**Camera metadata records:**
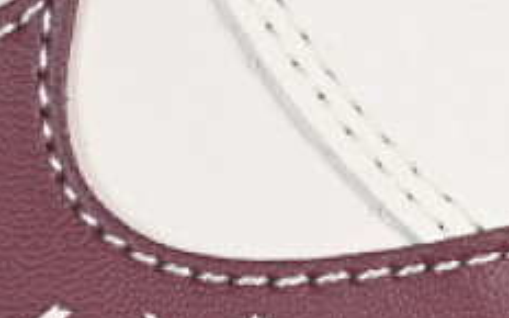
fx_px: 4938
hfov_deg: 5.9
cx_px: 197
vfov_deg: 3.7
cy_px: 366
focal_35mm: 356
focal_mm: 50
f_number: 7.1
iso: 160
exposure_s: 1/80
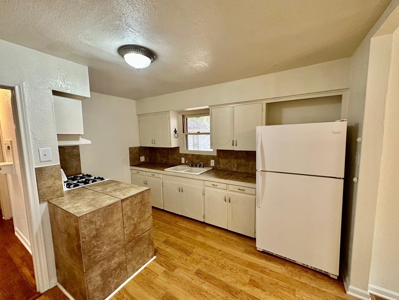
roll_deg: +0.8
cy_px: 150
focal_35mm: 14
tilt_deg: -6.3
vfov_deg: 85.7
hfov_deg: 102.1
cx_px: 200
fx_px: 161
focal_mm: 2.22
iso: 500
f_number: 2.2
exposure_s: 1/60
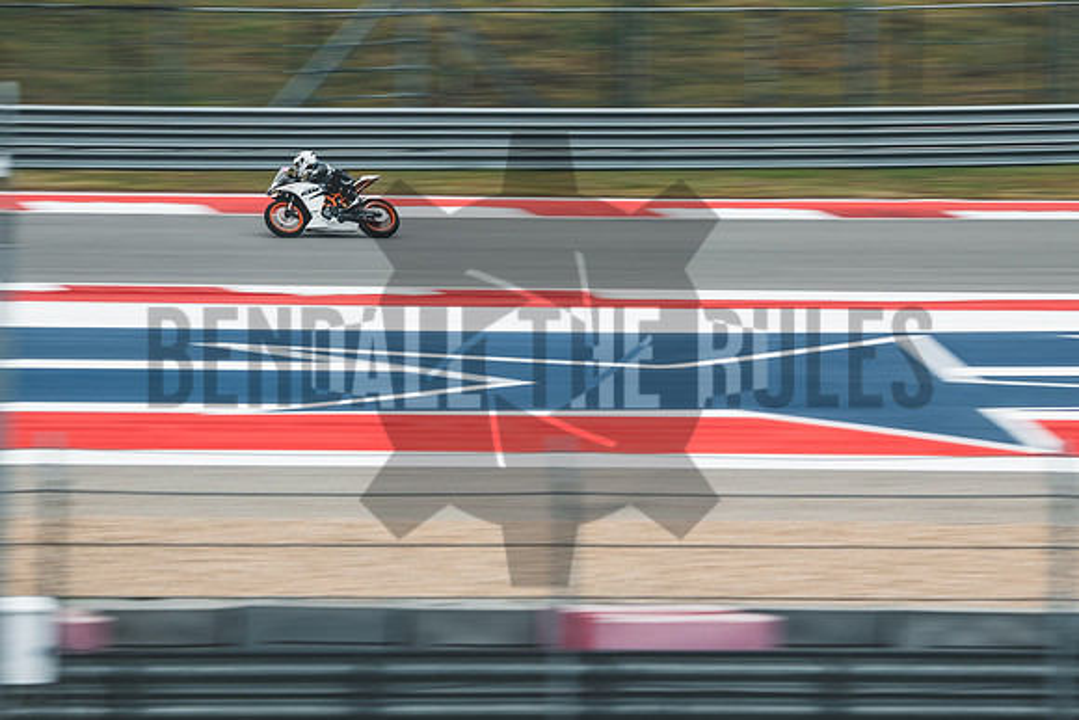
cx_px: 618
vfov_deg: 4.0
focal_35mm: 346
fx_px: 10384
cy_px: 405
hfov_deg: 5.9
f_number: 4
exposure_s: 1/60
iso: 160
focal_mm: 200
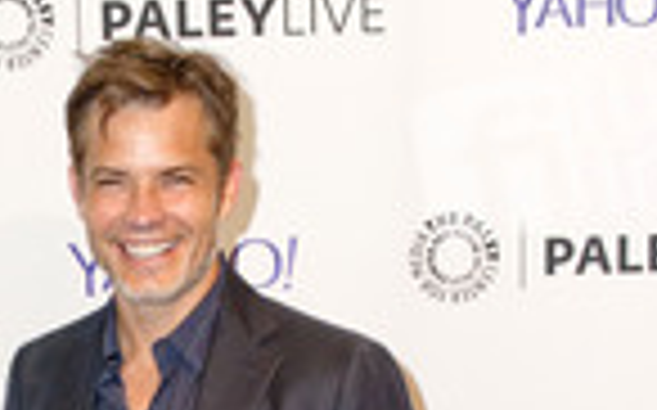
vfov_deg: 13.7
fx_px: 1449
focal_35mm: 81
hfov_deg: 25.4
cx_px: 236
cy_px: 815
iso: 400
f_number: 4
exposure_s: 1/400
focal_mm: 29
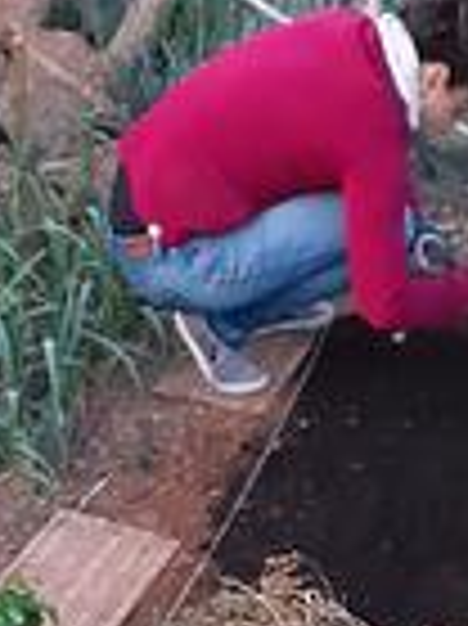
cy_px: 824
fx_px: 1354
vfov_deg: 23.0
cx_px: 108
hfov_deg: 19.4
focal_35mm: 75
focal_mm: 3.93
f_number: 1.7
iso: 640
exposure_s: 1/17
...
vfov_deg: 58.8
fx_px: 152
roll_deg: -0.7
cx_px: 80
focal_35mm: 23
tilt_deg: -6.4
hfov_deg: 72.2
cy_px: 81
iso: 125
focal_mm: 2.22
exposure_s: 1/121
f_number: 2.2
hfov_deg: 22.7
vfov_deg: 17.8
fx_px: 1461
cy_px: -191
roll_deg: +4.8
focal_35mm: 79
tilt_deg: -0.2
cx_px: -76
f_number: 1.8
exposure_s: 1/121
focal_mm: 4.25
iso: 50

**Exercise details:** The lines above from the line with "fx_px: 4938" through the line with "exposure_s: 1/17" are to be given again word for word, with no pictures among them.

**Output of the task:**
fx_px: 4938
hfov_deg: 5.9
cx_px: 197
vfov_deg: 3.7
cy_px: 366
focal_35mm: 356
focal_mm: 50
f_number: 7.1
iso: 160
exposure_s: 1/80
roll_deg: +0.8
cy_px: 150
focal_35mm: 14
tilt_deg: -6.3
vfov_deg: 85.7
hfov_deg: 102.1
cx_px: 200
fx_px: 161
focal_mm: 2.22
iso: 500
f_number: 2.2
exposure_s: 1/60
cx_px: 618
vfov_deg: 4.0
focal_35mm: 346
fx_px: 10384
cy_px: 405
hfov_deg: 5.9
f_number: 4
exposure_s: 1/60
iso: 160
focal_mm: 200
vfov_deg: 13.7
fx_px: 1449
focal_35mm: 81
hfov_deg: 25.4
cx_px: 236
cy_px: 815
iso: 400
f_number: 4
exposure_s: 1/400
focal_mm: 29
cy_px: 824
fx_px: 1354
vfov_deg: 23.0
cx_px: 108
hfov_deg: 19.4
focal_35mm: 75
focal_mm: 3.93
f_number: 1.7
iso: 640
exposure_s: 1/17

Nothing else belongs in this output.